In order to make this technology commercially viable, it is important to verify that plants obtained by micro- propagation are true-to-type to the parent plant from which they were derived. In comparison to various morphological, cytological and protein markers used in the detection of variation in tissue culture raised plants, molecular markers are more stable, heritable and highly reproducible. Several molecular markers such as RAPD, ISSR, SSR and RFLP- ISSR have been used to detect genetic uniformity and identify any potential soma-clonal variations in plants produced through micro-propagation. Of these, Simple Sequence Repeat (SSR) markers have advantages of high genomic abundance throughout the genome, co-dominant, locus-specific, greater reproducibility, high level of polymorphism, informative and strong discriminatory power. Many reports have documented the assessment of genetic fidelity of micro-propagated plants using microsatellite markers. However, there is no report on assessment of genetic integrity of in vitro regenerated cassava plants by SSR markers. Among the farmer-preferred cassava cultivars in East Africa, TME14 and Kibandameno are landraces ranked highest by farmers. They are being scored excellent for plant establishment, early maturation, high yield, mealiness, flavor, cooking qualities and market value. Additionally, TME14 is resistant to Cassava Mosaic Disease (CMD) and Kibandameno has a sweet pleasant flavor, thus making them ideal selection for growers. So far, in vitro regeneration of plants using axillary buds as explants and clonal fidelity of micro-propagated plants of cultivars TME14 and Kibandameno has not been done. The aim of this study therefore, was to assess the genetic fidelity of cassava plants regenerated from axillary buds using SSR markers. In addition, this study evaluated the effect of subculture frequency on genetic fidelity of axillary derived and micro- propagated cassava plants to clarify the variation pattern and frequency of somatic variation in the course of the subculture.

The effect of subculture frequency on genetic variations of axillary bud-regenerated plants was analyzed using 10 SSR markers. The number of bands varied from 2 to 4, with an average of 3 bands per SSR primer. These 10 SSR primers generated a total of 162 amplicons from all the six subcultures of axillary bud-derived plants and the band sizes ranged from 130-850 bp.

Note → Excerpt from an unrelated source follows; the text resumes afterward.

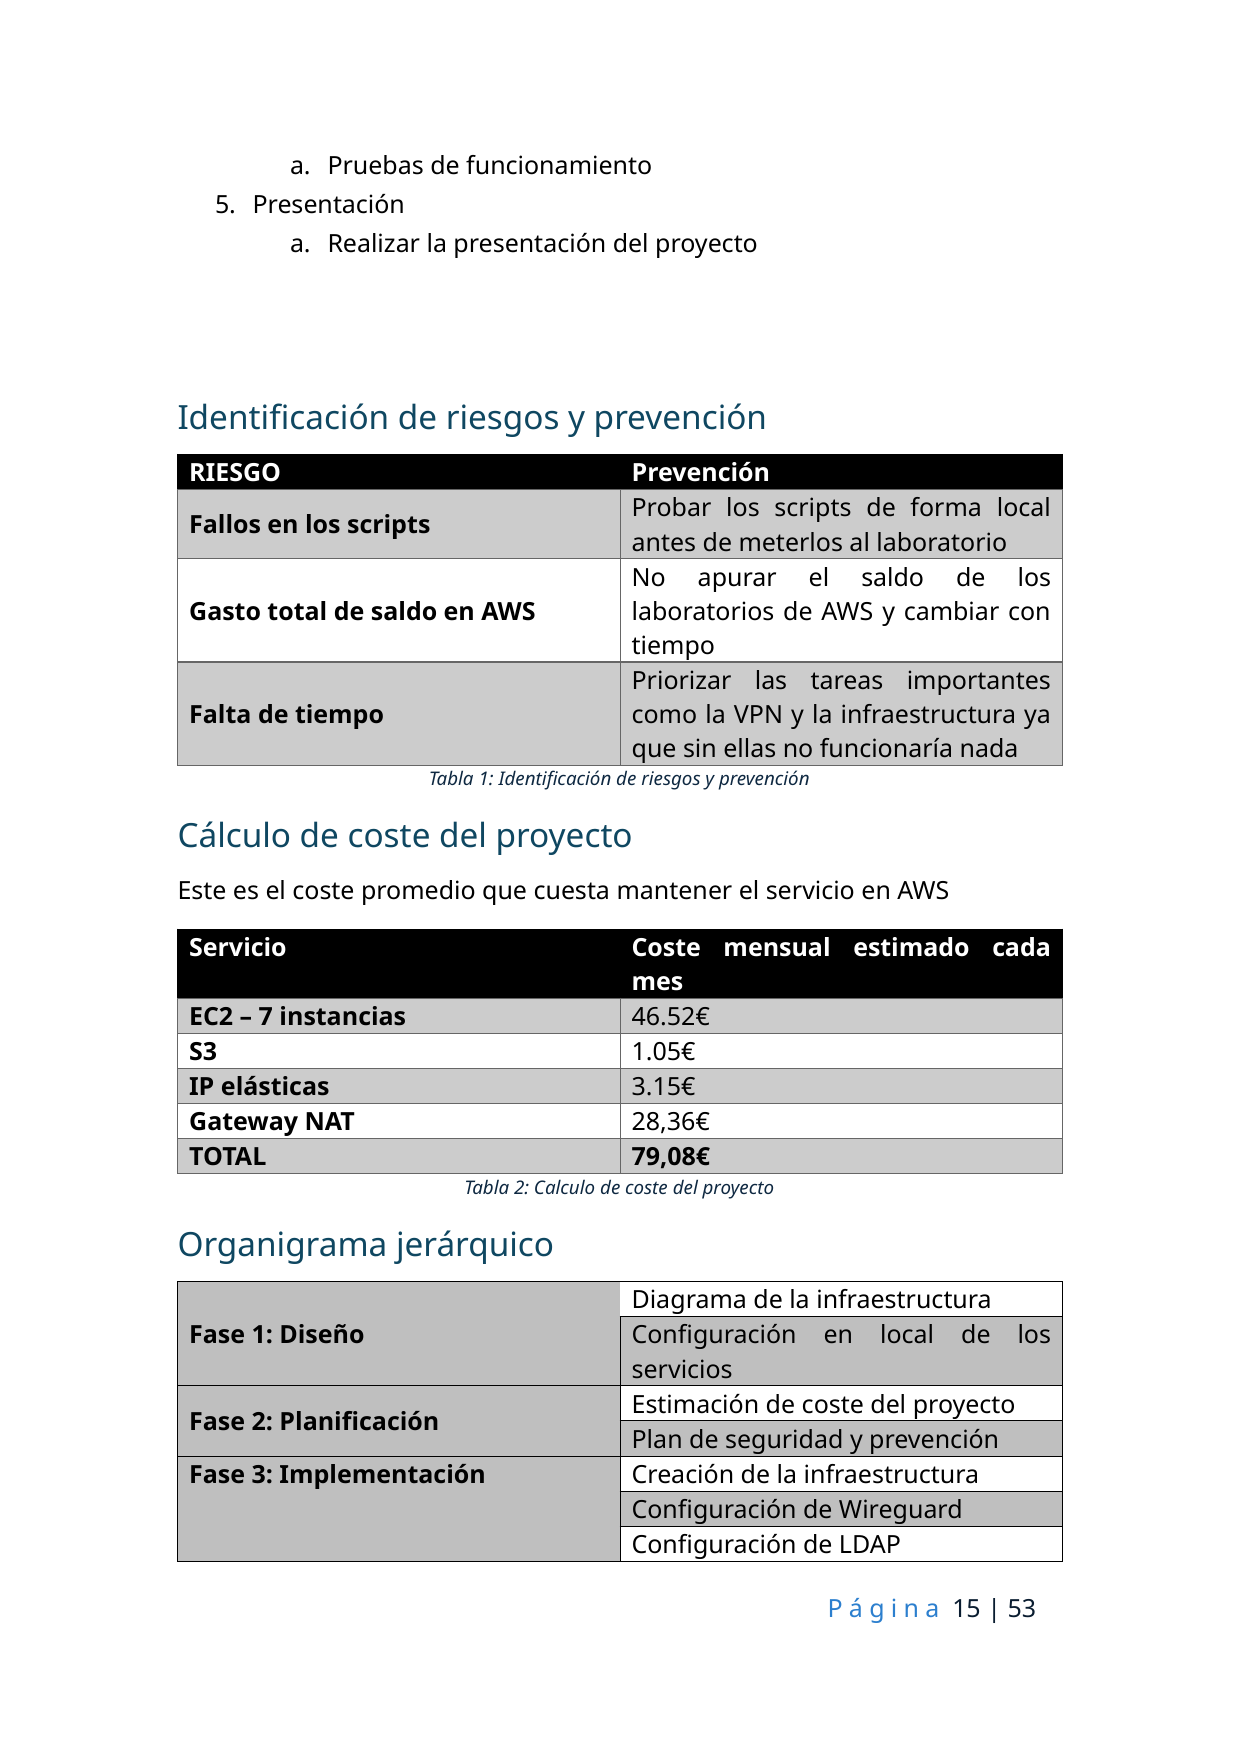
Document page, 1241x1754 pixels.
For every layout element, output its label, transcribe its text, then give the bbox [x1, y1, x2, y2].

The banding pattern of PCR amplified products from plants of subculture was monomorphic. The genetic similarities of the mother plant and sub-cultured plants based on SSR markers varied from 0.955 (mother plant and subcultured plants of 6th generation) to 1 (subcultured plants of 1^st –5^th generations) with an average value of 0.9775. Dendrogram analysis based on the Jaccard’s similarity coefficient revealed 100% genetic similarity among the mother plants and its derivatives from 1st to 5th subcultures. At the 6th subculture, the mother plants and axillary bud regenerants were highly similar (similarity coefficient level was 1) for cultivars TME14 and Kibandameno. Only one variant was observed at the 6th subculture for cultivar TMS60444 at genetic similarity of 0.955 and the polymorphism level was 3.70%. This polymorphism was observed in one of the regenerants of cultivar TMS60444 using primer SRY78.